From e434c1858cc88805f8524b0252d90acd33c77509 Mon Sep 17 00:00:00 2001
From: jaswsinc <jas@wsharks.com>
Date: Thu, 27 Aug 2015 03:43:42 -0800
Subject: [PATCH] Bug fix in wp-login.php handling. See: websharks/s2member#689

---
 .../includes/classes/email-configs.inc.php    |  10 +-
 .../includes/classes/registrations.inc.php    | 119 +++++++++++-------
 2 files changed, 80 insertions(+), 49 deletions(-)

diff --git a/s2member/includes/classes/email-configs.inc.php b/s2member/includes/classes/email-configs.inc.php
index c24e3a4e..76ebe67b 100644
--- a/s2member/includes/classes/email-configs.inc.php
+++ b/s2member/includes/classes/email-configs.inc.php
@@ -200,7 +200,8 @@ public static function reset_pass_resend_new_user_notification ($user_id = 0, $u
 
 						if ($user_id && ($user = new WP_User ($user_id)) && !empty($user->ID) && ($user_id = $user->ID) && $notify)
 							{
-								$user_pass = $user_pass ? $user_pass : wp_generate_password();
+								remove_filter('random_password', 'c_ws_plugin__s2member_registrations::generate_password');
+								$user_pass = $user_pass ? $user_pass : wp_generate_password(); // ↑ Make sure it's w/o filter.
 								wp_set_password($user_pass, $user_id);
 
 								$return = c_ws_plugin__s2member_email_configs::new_user_notification($user_id, $user_pass, $notify, $user_email);
@@ -240,6 +241,10 @@ public static function new_user_notification ($user_id = 0, $user_pass = '', $no
 								c_ws_plugin__s2member_email_configs::email_config_release ();
 
 								if (in_array('user', $notify, true)
+
+									// Exclude custom password generated via `wp-login.php` or BP.
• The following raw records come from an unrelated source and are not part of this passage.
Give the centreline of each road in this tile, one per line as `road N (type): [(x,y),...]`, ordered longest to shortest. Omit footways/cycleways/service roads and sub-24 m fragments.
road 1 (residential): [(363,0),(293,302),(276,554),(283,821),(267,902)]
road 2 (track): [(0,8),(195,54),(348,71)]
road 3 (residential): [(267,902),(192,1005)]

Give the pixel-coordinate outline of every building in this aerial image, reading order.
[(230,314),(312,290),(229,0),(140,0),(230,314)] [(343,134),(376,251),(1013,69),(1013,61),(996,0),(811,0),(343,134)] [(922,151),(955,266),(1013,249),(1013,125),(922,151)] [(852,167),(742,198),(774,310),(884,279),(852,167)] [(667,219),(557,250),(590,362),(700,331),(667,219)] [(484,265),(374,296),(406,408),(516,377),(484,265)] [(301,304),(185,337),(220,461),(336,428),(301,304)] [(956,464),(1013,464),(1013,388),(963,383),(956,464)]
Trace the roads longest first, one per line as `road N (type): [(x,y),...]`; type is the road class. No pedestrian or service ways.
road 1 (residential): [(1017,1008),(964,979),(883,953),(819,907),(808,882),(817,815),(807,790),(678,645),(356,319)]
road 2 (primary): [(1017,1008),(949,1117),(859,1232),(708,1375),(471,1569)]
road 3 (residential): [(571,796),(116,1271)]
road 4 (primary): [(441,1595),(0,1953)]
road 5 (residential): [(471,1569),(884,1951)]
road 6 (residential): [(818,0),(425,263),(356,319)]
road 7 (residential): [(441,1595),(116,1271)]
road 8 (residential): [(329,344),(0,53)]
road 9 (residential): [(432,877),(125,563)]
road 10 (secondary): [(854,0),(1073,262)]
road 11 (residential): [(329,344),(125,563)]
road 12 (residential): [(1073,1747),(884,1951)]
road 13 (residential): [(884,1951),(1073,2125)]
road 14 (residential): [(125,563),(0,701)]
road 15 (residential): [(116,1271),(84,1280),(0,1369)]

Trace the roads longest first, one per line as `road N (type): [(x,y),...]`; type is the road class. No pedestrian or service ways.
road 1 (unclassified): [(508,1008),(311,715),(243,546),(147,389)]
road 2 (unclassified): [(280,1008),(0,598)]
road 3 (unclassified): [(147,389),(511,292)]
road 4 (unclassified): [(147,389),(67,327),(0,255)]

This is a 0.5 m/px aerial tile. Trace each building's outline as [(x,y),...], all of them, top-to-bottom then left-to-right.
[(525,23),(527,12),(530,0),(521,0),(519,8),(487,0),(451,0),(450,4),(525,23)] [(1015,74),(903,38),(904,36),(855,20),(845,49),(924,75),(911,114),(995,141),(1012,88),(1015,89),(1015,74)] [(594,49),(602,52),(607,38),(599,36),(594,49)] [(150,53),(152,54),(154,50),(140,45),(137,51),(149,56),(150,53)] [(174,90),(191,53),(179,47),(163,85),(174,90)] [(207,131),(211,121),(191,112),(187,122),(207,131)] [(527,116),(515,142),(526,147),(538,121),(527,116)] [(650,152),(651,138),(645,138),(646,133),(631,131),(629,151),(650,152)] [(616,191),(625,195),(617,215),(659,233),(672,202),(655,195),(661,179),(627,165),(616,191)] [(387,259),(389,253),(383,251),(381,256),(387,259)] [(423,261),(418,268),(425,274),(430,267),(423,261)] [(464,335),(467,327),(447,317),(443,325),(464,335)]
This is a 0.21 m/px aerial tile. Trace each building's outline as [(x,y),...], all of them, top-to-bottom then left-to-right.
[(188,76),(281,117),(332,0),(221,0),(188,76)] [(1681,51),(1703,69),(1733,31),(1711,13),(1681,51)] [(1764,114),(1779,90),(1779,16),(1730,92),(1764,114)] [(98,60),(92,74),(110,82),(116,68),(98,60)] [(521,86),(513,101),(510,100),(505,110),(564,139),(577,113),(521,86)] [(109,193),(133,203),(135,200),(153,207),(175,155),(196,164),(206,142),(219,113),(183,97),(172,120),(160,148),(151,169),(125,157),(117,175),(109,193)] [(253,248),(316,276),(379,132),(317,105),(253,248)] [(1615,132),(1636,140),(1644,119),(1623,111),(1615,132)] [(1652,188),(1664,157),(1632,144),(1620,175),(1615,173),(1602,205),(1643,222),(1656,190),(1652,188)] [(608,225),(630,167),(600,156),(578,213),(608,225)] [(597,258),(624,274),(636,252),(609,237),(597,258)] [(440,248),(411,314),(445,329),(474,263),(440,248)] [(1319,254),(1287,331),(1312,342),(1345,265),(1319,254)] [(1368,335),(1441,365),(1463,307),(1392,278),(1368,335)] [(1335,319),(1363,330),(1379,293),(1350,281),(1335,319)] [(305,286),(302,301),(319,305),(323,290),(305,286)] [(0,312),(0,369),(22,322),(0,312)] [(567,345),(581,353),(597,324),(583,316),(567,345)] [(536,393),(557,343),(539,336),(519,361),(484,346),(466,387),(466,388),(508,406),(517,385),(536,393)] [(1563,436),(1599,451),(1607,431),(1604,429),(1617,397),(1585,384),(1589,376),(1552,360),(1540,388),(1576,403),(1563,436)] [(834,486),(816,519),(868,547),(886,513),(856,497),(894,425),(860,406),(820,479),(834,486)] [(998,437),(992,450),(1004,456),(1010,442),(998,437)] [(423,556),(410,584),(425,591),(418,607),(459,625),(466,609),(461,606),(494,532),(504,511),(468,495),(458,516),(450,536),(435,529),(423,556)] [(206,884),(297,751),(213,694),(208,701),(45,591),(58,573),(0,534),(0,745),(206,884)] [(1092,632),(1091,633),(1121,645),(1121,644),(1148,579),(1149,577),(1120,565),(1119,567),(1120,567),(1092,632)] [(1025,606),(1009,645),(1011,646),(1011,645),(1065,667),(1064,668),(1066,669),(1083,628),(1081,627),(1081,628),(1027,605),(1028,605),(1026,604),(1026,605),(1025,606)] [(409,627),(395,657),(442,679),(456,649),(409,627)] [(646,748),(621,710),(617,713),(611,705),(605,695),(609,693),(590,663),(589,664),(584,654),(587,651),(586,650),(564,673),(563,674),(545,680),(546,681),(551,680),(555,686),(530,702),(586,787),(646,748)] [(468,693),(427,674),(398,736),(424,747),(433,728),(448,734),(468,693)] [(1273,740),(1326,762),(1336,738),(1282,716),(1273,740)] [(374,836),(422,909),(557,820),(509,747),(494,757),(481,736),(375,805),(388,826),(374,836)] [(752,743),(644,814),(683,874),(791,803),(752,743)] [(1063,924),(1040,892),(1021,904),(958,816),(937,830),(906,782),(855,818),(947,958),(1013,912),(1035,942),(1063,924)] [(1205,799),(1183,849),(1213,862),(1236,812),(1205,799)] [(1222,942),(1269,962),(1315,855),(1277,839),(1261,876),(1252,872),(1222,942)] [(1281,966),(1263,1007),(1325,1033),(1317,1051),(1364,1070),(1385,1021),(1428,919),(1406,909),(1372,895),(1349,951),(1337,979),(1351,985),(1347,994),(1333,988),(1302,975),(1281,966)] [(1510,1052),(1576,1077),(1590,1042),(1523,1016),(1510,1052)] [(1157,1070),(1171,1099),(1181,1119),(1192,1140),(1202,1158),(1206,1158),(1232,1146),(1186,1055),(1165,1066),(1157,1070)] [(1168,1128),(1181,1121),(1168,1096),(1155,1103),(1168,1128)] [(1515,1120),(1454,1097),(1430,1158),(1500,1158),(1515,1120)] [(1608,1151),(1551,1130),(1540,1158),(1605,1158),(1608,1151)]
+									&& empty($GLOBALS['ws_plugin__s2member_custom_wp_login_bp_password'])
+
 									&&  ( // One of these conditions must be true.
 											($user_pass && stripos($GLOBALS['WS_PLUGIN__']['s2member']['o']['new_user_email_message'], '%%user_pass%%') !== false)
 										 || ($is_gte_wp43 && stripos($GLOBALS['WS_PLUGIN__']['s2member']['o']['new_user_email_message'], '%%wp_set_pass_url%%') !== false)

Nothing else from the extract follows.